Problem description ▸ Write down the listing again exactly as it appears below, without its pictures.

Study material ▸
---------------

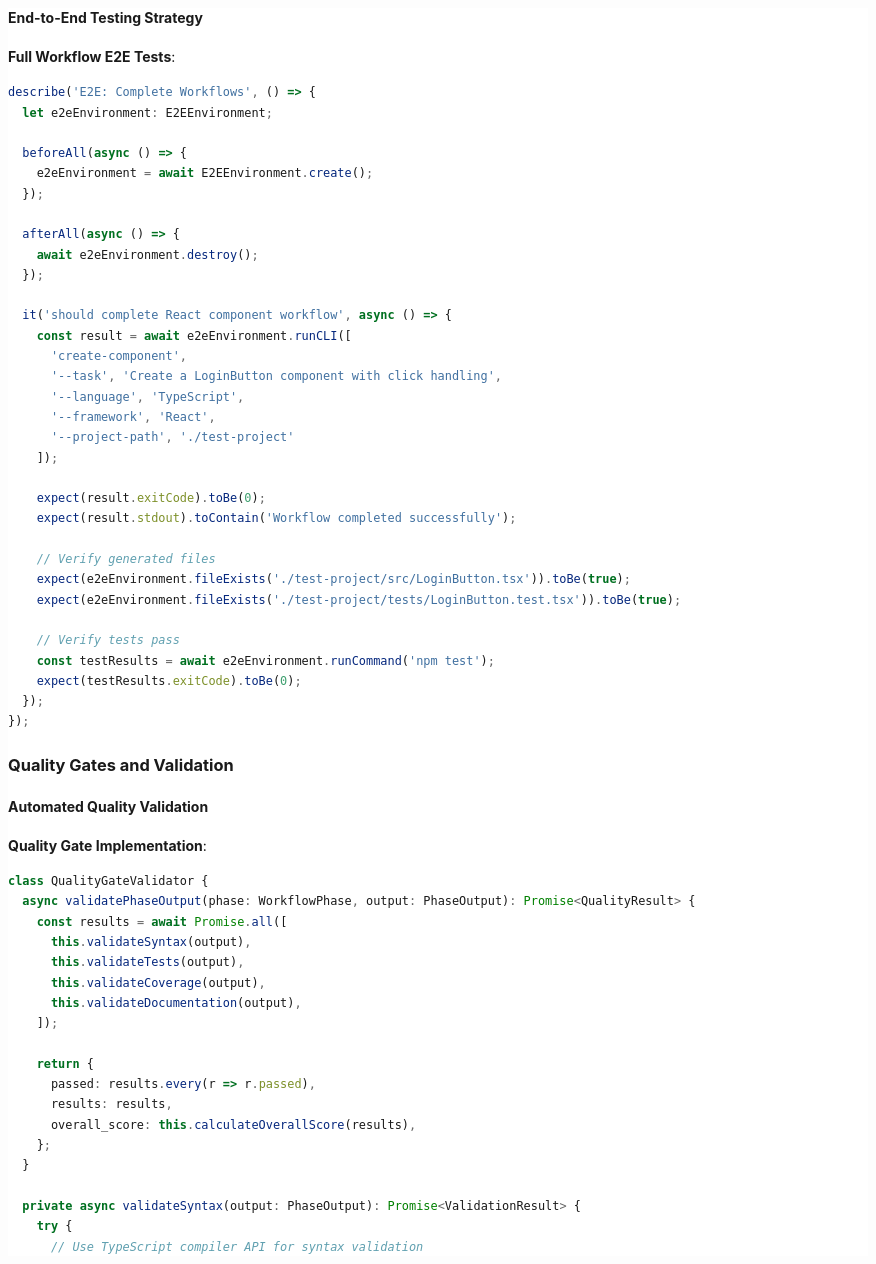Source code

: #### End-to-End Testing Strategy

**Full Workflow E2E Tests**:

```typescript
describe('E2E: Complete Workflows', () => {
  let e2eEnvironment: E2EEnvironment;
  
  beforeAll(async () => {
    e2eEnvironment = await E2EEnvironment.create();
  });
  
  afterAll(async () => {
    await e2eEnvironment.destroy();
  });
  
  it('should complete React component workflow', async () => {
    const result = await e2eEnvironment.runCLI([
      'create-component',
      '--task', 'Create a LoginButton component with click handling',
      '--language', 'TypeScript',
      '--framework', 'React',
      '--project-path', './test-project'
    ]);
    
    expect(result.exitCode).toBe(0);
    expect(result.stdout).toContain('Workflow completed successfully');
    
    // Verify generated files
    expect(e2eEnvironment.fileExists('./test-project/src/LoginButton.tsx')).toBe(true);
    expect(e2eEnvironment.fileExists('./test-project/tests/LoginButton.test.tsx')).toBe(true);
    
    // Verify tests pass
    const testResults = await e2eEnvironment.runCommand('npm test');
    expect(testResults.exitCode).toBe(0);
  });
});
```

### Quality Gates and Validation

#### Automated Quality Validation

**Quality Gate Implementation**:

```typescript
class QualityGateValidator {
  async validatePhaseOutput(phase: WorkflowPhase, output: PhaseOutput): Promise<QualityResult> {
    const results = await Promise.all([
      this.validateSyntax(output),
      this.validateTests(output),
      this.validateCoverage(output),
      this.validateDocumentation(output),
    ]);
    
    return {
      passed: results.every(r => r.passed),
      results: results,
      overall_score: this.calculateOverallScore(results),
    };
  }
  
  private async validateSyntax(output: PhaseOutput): Promise<ValidationResult> {
    try {
      // Use TypeScript compiler API for syntax validation
```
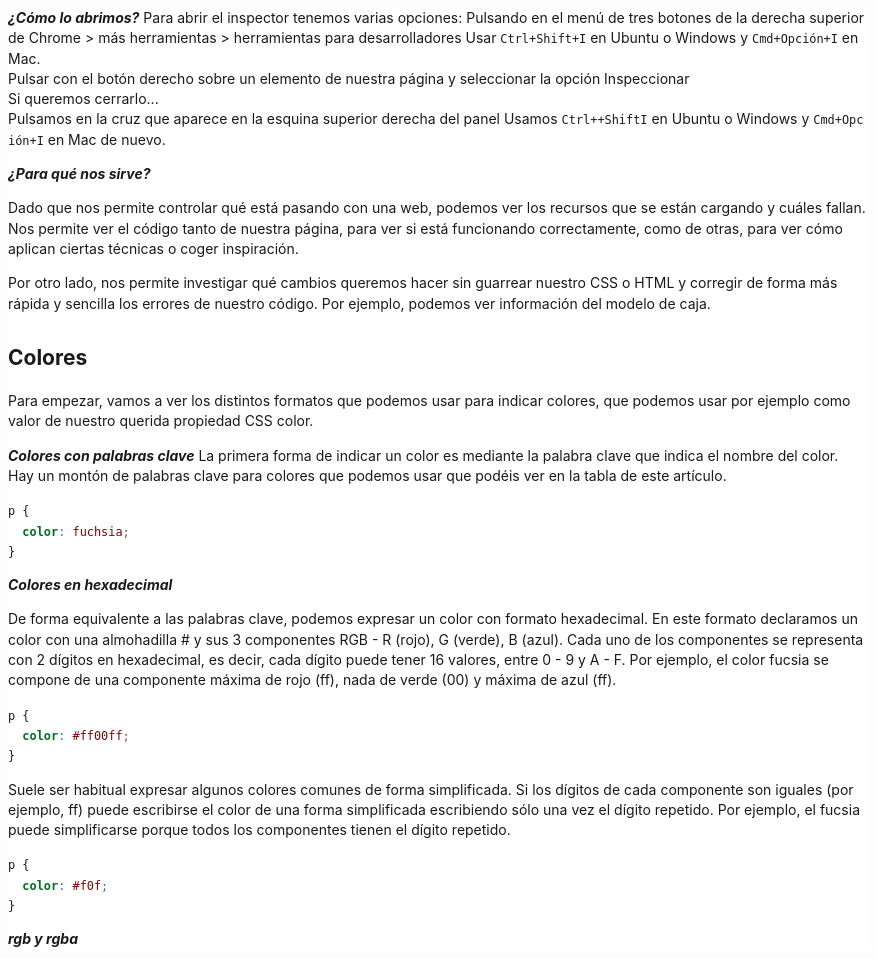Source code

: ***¿Cómo lo abrimos?***
Para abrir el inspector tenemos varias opciones:
Pulsando en el menú de tres botones de la derecha superior de Chrome > más herramientas > herramientas para desarrolladores
Usar `Ctrl+Shift+I` en Ubuntu o Windows y `Cmd+Opción+I` en Mac.<br>
Pulsar con el botón derecho sobre un elemento de nuestra página y seleccionar la opción Inspeccionar<br>
Si queremos cerrarlo...<br>
Pulsamos en la cruz que aparece en la esquina superior derecha del panel
Usamos `Ctrl++ShiftI` en Ubuntu o Windows y `Cmd+Opción+I` en Mac de nuevo.

***¿Para qué nos sirve?***

Dado que nos permite controlar qué está pasando con una web, podemos ver los recursos que se están cargando y cuáles fallan. Nos permite ver el código tanto de nuestra página, para ver si está funcionando correctamente, como de otras, para ver cómo aplican ciertas técnicas o coger inspiración.

Por otro lado, nos permite investigar qué cambios queremos hacer sin guarrear nuestro CSS o HTML y corregir de forma más rápida y sencilla los errores de nuestro código.
Por ejemplo, podemos ver información del modelo de caja.

## Colores
Para empezar, vamos a ver los distintos formatos que podemos usar para indicar colores, que podemos usar por ejemplo como valor de nuestro querida propiedad CSS color.

***Colores con palabras clave***
La primera forma de indicar un color es mediante la palabra clave que indica el nombre del color. Hay un montón de palabras clave para colores que podemos usar que podéis ver en la tabla de este artículo.
```css
p {
  color: fuchsia;
}
```
***Colores en hexadecimal***

De forma equivalente a las palabras clave, podemos expresar un color con formato hexadecimal. En este formato declaramos un color con una almohadilla # y sus 3 componentes RGB - R (rojo), G (verde), B (azul). Cada uno de los componentes se representa con 2 dígitos en hexadecimal, es decir, cada dígito puede tener 16 valores, entre 0 - 9 y A - F. Por ejemplo, el color fucsia se compone de una componente máxima de rojo (ff), nada de verde (00) y máxima de azul (ff).
```css
p {
  color: #ff00ff;
}
```

Suele ser habitual expresar algunos colores comunes de forma simplificada. Si los dígitos de cada componente son iguales (por ejemplo, ff) puede escribirse el color de una forma simplificada escribiendo sólo una vez el dígito repetido. Por ejemplo, el fucsia puede simplificarse porque todos los componentes tienen el dígito repetido.

```css
p {
  color: #f0f;
}
```
***rgb y rgba***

---------------

Answer space ▸
Source code

: #### End-to-End Testing Strategy

**Full Workflow E2E Tests**:

```typescript
describe('E2E: Complete Workflows', () => {
  let e2eEnvironment: E2EEnvironment;
  
  beforeAll(async () => {
    e2eEnvironment = await E2EEnvironment.create();
  });
  
  afterAll(async () => {
    await e2eEnvironment.destroy();
  });
  
  it('should complete React component workflow', async () => {
    const result = await e2eEnvironment.runCLI([
      'create-component',
      '--task', 'Create a LoginButton component with click handling',
      '--language', 'TypeScript',
      '--framework', 'React',
      '--project-path', './test-project'
    ]);
    
    expect(result.exitCode).toBe(0);
    expect(result.stdout).toContain('Workflow completed successfully');
    
    // Verify generated files
    expect(e2eEnvironment.fileExists('./test-project/src/LoginButton.tsx')).toBe(true);
    expect(e2eEnvironment.fileExists('./test-project/tests/LoginButton.test.tsx')).toBe(true);
    
    // Verify tests pass
    const testResults = await e2eEnvironment.runCommand('npm test');
    expect(testResults.exitCode).toBe(0);
  });
});
```

### Quality Gates and Validation

#### Automated Quality Validation

**Quality Gate Implementation**:

```typescript
class QualityGateValidator {
  async validatePhaseOutput(phase: WorkflowPhase, output: PhaseOutput): Promise<QualityResult> {
    const results = await Promise.all([
      this.validateSyntax(output),
      this.validateTests(output),
      this.validateCoverage(output),
      this.validateDocumentation(output),
    ]);
    
    return {
      passed: results.every(r => r.passed),
      results: results,
      overall_score: this.calculateOverallScore(results),
    };
  }
  
  private async validateSyntax(output: PhaseOutput): Promise<ValidationResult> {
    try {
      // Use TypeScript compiler API for syntax validation
```
Source code

: ***¿Cómo lo abrimos?***
Para abrir el inspector tenemos varias opciones:
Pulsando en el menú de tres botones de la derecha superior de Chrome > más herramientas > herramientas para desarrolladores
Usar `Ctrl+Shift+I` en Ubuntu o Windows y `Cmd+Opción+I` en Mac.<br>
Pulsar con el botón derecho sobre un elemento de nuestra página y seleccionar la opción Inspeccionar<br>
Si queremos cerrarlo...<br>
Pulsamos en la cruz que aparece en la esquina superior derecha del panel
Usamos `Ctrl++ShiftI` en Ubuntu o Windows y `Cmd+Opción+I` en Mac de nuevo.

***¿Para qué nos sirve?***

Dado que nos permite controlar qué está pasando con una web, podemos ver los recursos que se están cargando y cuáles fallan. Nos permite ver el código tanto de nuestra página, para ver si está funcionando correctamente, como de otras, para ver cómo aplican ciertas técnicas o coger inspiración.

Por otro lado, nos permite investigar qué cambios queremos hacer sin guarrear nuestro CSS o HTML y corregir de forma más rápida y sencilla los errores de nuestro código.
Por ejemplo, podemos ver información del modelo de caja.

## Colores
Para empezar, vamos a ver los distintos formatos que podemos usar para indicar colores, que podemos usar por ejemplo como valor de nuestro querida propiedad CSS color.

***Colores con palabras clave***
La primera forma de indicar un color es mediante la palabra clave que indica el nombre del color. Hay un montón de palabras clave para colores que podemos usar que podéis ver en la tabla de este artículo.
```css
p {
  color: fuchsia;
}
```
***Colores en hexadecimal***

De forma equivalente a las palabras clave, podemos expresar un color con formato hexadecimal. En este formato declaramos un color con una almohadilla # y sus 3 componentes RGB - R (rojo), G (verde), B (azul). Cada uno de los componentes se representa con 2 dígitos en hexadecimal, es decir, cada dígito puede tener 16 valores, entre 0 - 9 y A - F. Por ejemplo, el color fucsia se compone de una componente máxima de rojo (ff), nada de verde (00) y máxima de azul (ff).
```css
p {
  color: #ff00ff;
}
```

Suele ser habitual expresar algunos colores comunes de forma simplificada. Si los dígitos de cada componente son iguales (por ejemplo, ff) puede escribirse el color de una forma simplificada escribiendo sólo una vez el dígito repetido. Por ejemplo, el fucsia puede simplificarse porque todos los componentes tienen el dígito repetido.

```css
p {
  color: #f0f;
}
```
***rgb y rgba***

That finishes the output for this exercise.